At his first sentencing hearing on June 27, Bal informed the court he wished to dismiss attorney Frank Stupak of Escanaba and retain the services of appellate attorney Sanford Schulman of Detroit. The change in legal counsel delayed Bal’s sentencing three weeks.

Emotions were running high as supporters of both Bal and the victim filled the benches in the third floor courtroom.

In response to a statement Bal made before the court saying the victim was lying, Judge Celello responded, "The victim is telling the truth. She was brutally assaulted by you. I can’t think of anything short of murder that is as bad as what happened here. Alcohol has caused you terrible problems in your life," Celello said.

Several motions brought forward by Schulman concerning a proposed polygraph test, the jury’s method of reaching a guilty verdict and sentencing guidelines in the pre-sentence report were denied by Judge Celello.

In his statement before the court, an emotional Bal said the justice system let him down.

"I stand before you an embarrassed and humiliated man," he said. "My sinful and immoral action is responsible for everything that has happened.

I apologize to my wife for breaking her trust and violating the sanctity of our marriage. Her love has kept me strong. I will spend the rest of my life making it up to her," Bal said.

"I apologize to my (four) kids, my parents, my family and my friends for what has happened the last 15 months and for letting them down," he continued. "I thank everyone for their letters of support. I thank the people of St. Mary and St. Joseph church for welcoming my family there and for the support they will give them when I am gone. I apologize to (the victim) and her family for what I have done. I pray life will return to normal for them."

Bal went on to list a number of injustices he felt had occurred.

"Several stories in the newspaper (about my case) slowly poisoned the selection of my jury and took away any chance I had for a fair trial," he said.

"My family was publicly humiliated. Because I was a police officer, my name and my family’s name was dragged through the mud. I lost my job. The prosecution never asked me for my side of the story," Bal said.

"The court allowed two women who had cases pending against me to testify against me," he said.

"Jurors later said they used that (information) to convict me. I was convicted based on what was said about two cases that never went to trial," he said."

I never asked for special treatment because I was a police officer. I feel I was prosecuted because I was a police officer. I ask the court for mercy and leniency. I have four kids that need a father. I have a wife who needs a husband. God has forgiven me. The victim is lying. You are sentencing an innocent man," Bal said.

Bal will be remanded to the custody to the Michigan Department of Corrections. He will be transported to the Southern Michigan Correctional Facility in Jackson where he will be a part of the general prison population.

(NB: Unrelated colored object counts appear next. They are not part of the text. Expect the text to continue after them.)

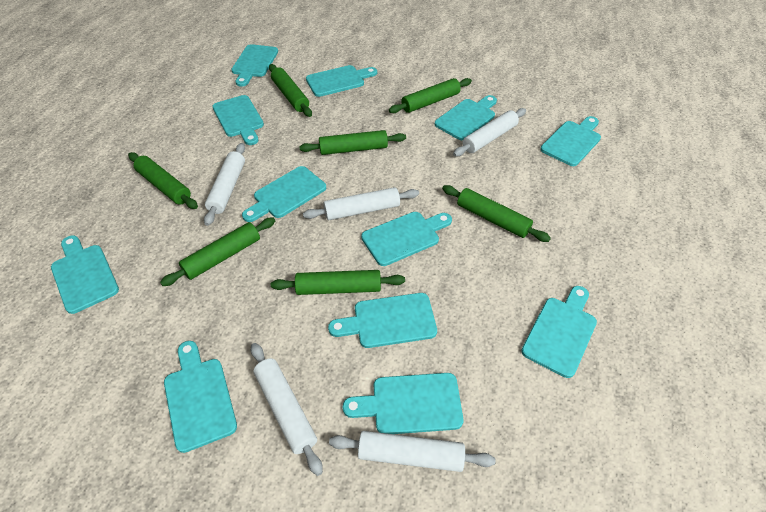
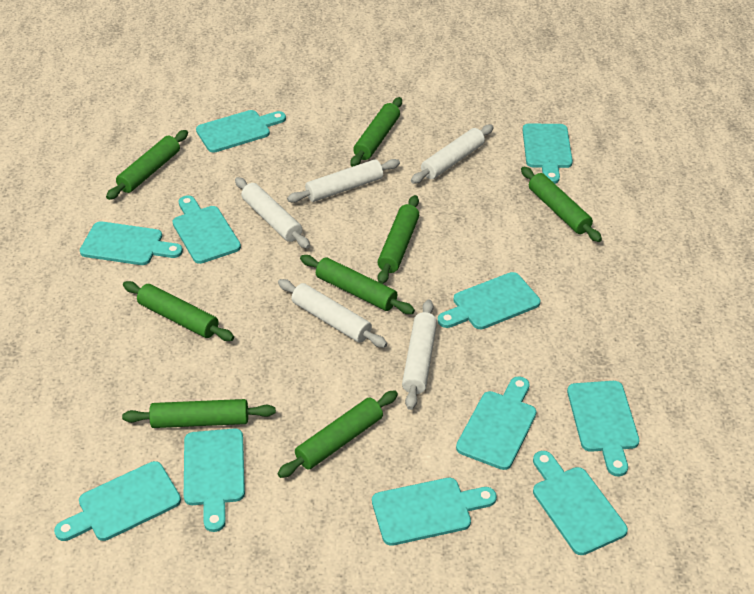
green rolling pin: 7 -> 8
turquoise cutting board: 12 -> 11

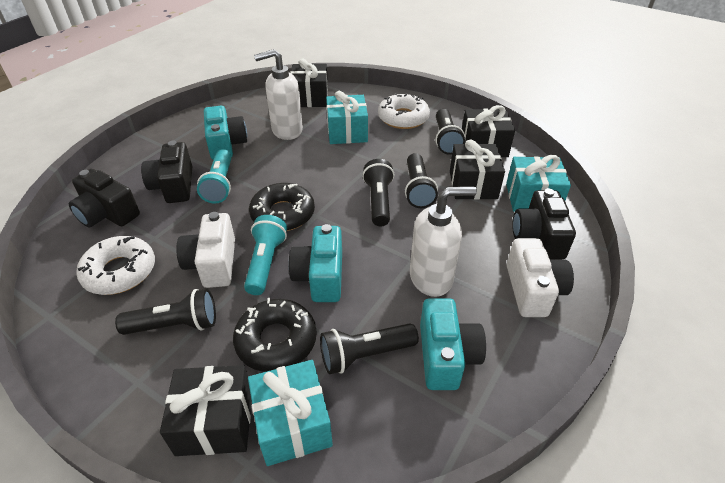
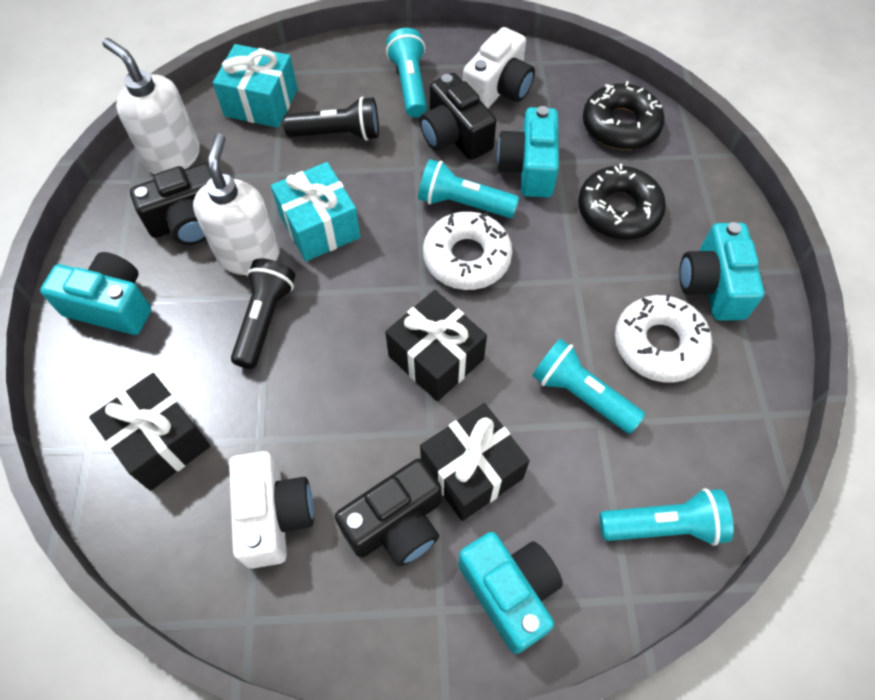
black flashlight: 5 -> 2
black gift: 4 -> 3
turquoise camera: 3 -> 4
turquoise flashlight: 2 -> 4
turquoise gift: 3 -> 2

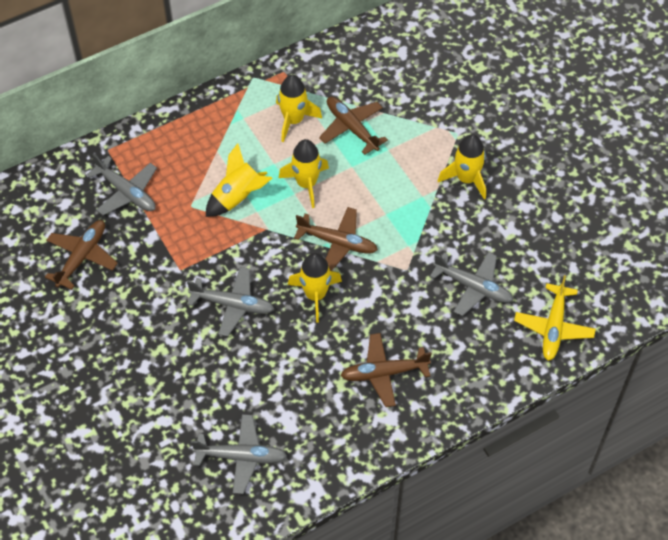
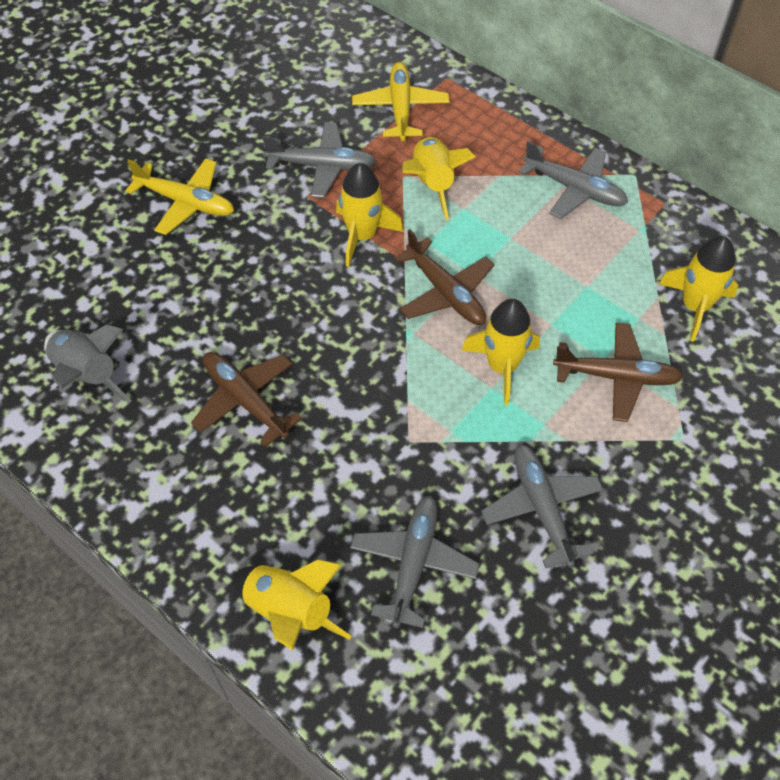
brown plane: 4 -> 3
grey rocket: 0 -> 1
yellow plane: 1 -> 2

Bal’s attorney, Sanford Schulman, said an appeal will be filed.

"(Bal) was convicted on the testimony of two women whose charges against (Bal) were never brought to trial. The jury was hit with three cases at once. The evidence in the (case of the victim) was weak," said Schulman.

A Wisconsin woman who says she was involved in an encounter with Bal in the mid-1990’s attended Wednesday’s sentencing. She approached The Daily News outside the courthouse to offer her thoughts on Bal.

"It’s been 12 years, but justice was finally served," she said. "Bal was lying in court today. I saw firsthand what he is capable of," the woman said. The unnamed woman says she hopes to see the other man that was involved in her encounter with Bal brought to justice. "Eventually, it all catches up with them," she said.


Bal could still face a criminal sexual conduct charge involving an Iron Mountain woman in May 2005 at the C&R Bar in Aurora, Wis.

Florence County District Attorney Douglas Drexler has indicated he will decide shortly how he will proceed.

Bal is facing one count of criminal sexual conduct—second degree, a charge that carries a maximum sentence of 40 years in prison.